## Exercise details
Look through the data below and show every line that includes "компот".

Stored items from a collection
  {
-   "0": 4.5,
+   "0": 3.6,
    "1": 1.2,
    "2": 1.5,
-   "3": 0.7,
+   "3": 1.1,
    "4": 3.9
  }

* * *

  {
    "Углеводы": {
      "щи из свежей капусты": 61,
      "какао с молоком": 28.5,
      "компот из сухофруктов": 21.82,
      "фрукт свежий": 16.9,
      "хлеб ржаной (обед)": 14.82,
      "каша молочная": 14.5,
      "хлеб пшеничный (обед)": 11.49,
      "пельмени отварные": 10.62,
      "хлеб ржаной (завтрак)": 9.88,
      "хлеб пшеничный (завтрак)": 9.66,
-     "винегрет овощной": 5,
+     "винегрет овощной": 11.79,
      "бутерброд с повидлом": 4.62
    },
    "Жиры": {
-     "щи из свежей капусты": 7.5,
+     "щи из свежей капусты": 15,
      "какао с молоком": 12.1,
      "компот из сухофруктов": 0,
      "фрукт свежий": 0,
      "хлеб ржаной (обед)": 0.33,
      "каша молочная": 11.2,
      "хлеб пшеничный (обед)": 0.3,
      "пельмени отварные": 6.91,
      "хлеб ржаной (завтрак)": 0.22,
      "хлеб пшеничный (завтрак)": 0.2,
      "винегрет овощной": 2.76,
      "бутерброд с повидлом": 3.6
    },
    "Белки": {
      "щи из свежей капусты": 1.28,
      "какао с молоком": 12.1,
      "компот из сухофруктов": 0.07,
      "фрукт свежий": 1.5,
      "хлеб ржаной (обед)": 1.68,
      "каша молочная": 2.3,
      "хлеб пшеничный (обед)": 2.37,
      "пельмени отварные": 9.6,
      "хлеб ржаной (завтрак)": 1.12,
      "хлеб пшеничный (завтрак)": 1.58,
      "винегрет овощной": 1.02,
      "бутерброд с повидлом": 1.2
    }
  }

## Solved problem
      "компот из сухофруктов": 21.82,
      "компот из сухофруктов": 0,
      "компот из сухофруктов": 0.07,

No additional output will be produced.